Молодая сидела во главе стола вся в слезах и соплях, что для русских баб вполне нормально. А если еще учесть, что она не простая баба, а уже порядком порченая, так и пусть себе рыдает. Ей только на пользу. В науку, значит. Павел в колом топорщившемся новом пиджаке на всякий случай еще раз сообщил всем, кто, может, нечаянно забыл, о своем великом подвиге по части угрева на собственной груди блудливой греховодницы и пил отдельно с каждым, кто его за это дело хвалил. К концу великой гулянки он кулем свалился в сенях собственной избы, где и проспал, богатырски храпя, целые сутки.
Анечка эти сутки билась в рыданиях над письмом, которое Николай Витальевич сунул ей в карман пальтишка, в котором она уезжала из его дома. В нем он писал, что одну только Анечку любит, но Толю оставить никак не может, потому что тогда жизнь этой достойной и ни в чем не повинной женщины будет полностью разрушена и оттого они с Анечкой не смогут быть абсолютно счастливы. О том, что Анечкина жизнь пропадает ни за грош, он почему-то не печалился, считал, что у нее все как-нибудь уладится и утрясется. Еще уверял, что Юрочка никогда ни в чем нуждаться не будет. В том, что мальчику с Егоровыми будет хорошо, Анечка и сама не сомневалась, а вот на то, что заладится ее жизнь с Павлом, даже и не надеялась. Вдоволь нарыдавшись и спрятав заветное письмецо в карман, она хотела удавиться, но как-то не получилось. Забоялась Анечка.

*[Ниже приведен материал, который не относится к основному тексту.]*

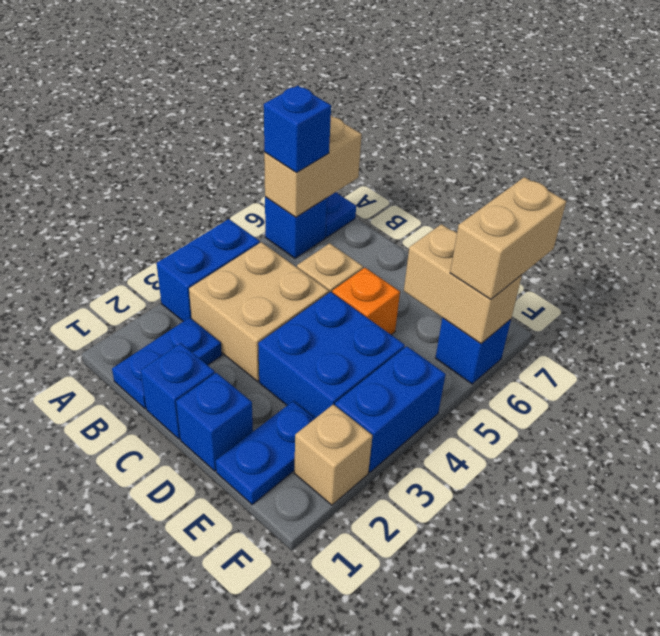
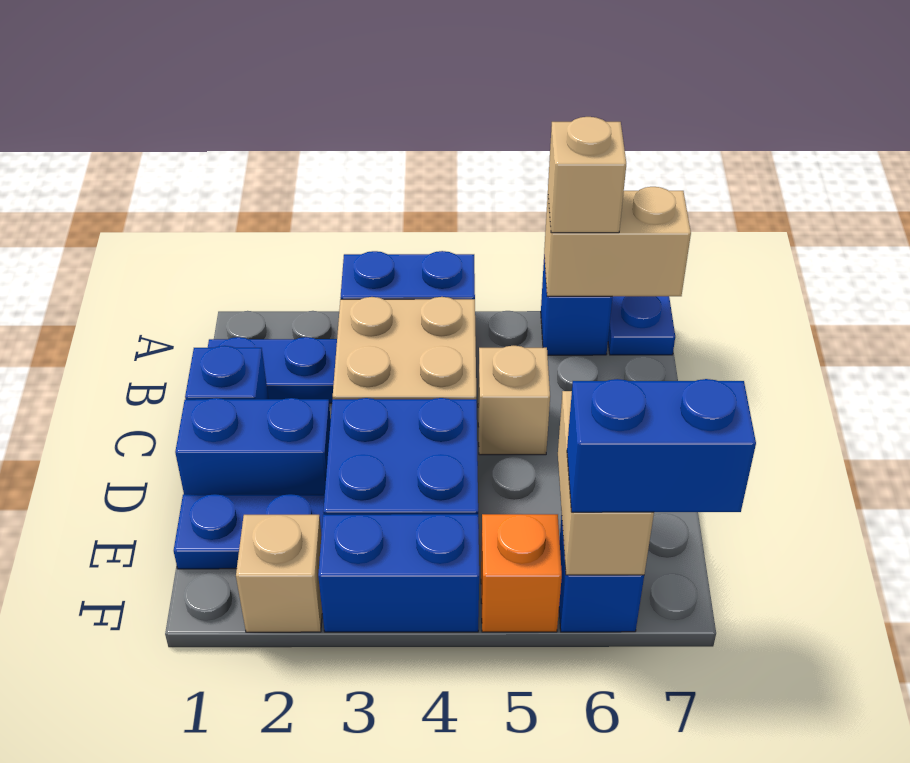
blue 1x1 brick [264,85,331,173] -> tan 1x1 brick [548,117,626,233]
blue 1x1 brick [176,373,253,471] -> blue 1x2 brick [175,398,331,494]
orange 1x1 brick [332,268,400,335] -> orange 1x1 brick moved to [481,514,562,632]
tan 1x2 brick [450,177,566,300] -> blue 1x2 brick [567,379,756,512]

Проспавшись, Павел сходил в свою МТС, выпросил себе еще один выходной под святое дело женитьбы и вонючим перегарным ртом присосался к Анечке чуть ли еще не на сутки. По сравнению с новоиспеченным мужем Никита Егоров казался Анечке нежнейшим ангелом, а о Николае Витальевиче она старалась и вовсе не вспоминать, потому что если вспомнишь, то удавиться все-таки получится, а у нее есть еще сыночек Юрочка. Может, когда и доведется с ним встретиться…
Павел Коробейников три года бил свою жену смертным боем: городское гулевание простить не мог, а свои дети почему-то не нарождались. Анечка иногда говорила ему, что он у нее все женское отбил, потому и дети не родятся. На это Павел всегда отвечал, что такого еще в жизни не случалось, чтобы от мужниной науки жены не рожали.
Чужие мужики тоже проходу Анечке не давали, поскольку с подачи Павла считали ее безотказной шалавой, которая дает всем без разбора. Однажды два бывших одноклассника Анечки и Павла насиловали ее в собственном огороде, чуть ли не на виду у соседей, а Павел возьми да и возвратись со своей МТС. Разумеется, его праведный мужской гнев обратился только на Анечку. Тут же, в огороде, он намеревался в назидание оприходовать ее самостоятельно по всем правилам, но Анечка вовремя нащупала рукой валявшийся рядом нож, которым она как раз собиралась нарезать зелени к обеду, когда явились эти двое. Ее перекошенное лицо было даже красноречивее жеста, когда она подняла нож на мужа, не обращая внимания на то, что из-под неловко захваченного лезвия течет на укропные зонтики ее собственная кровь.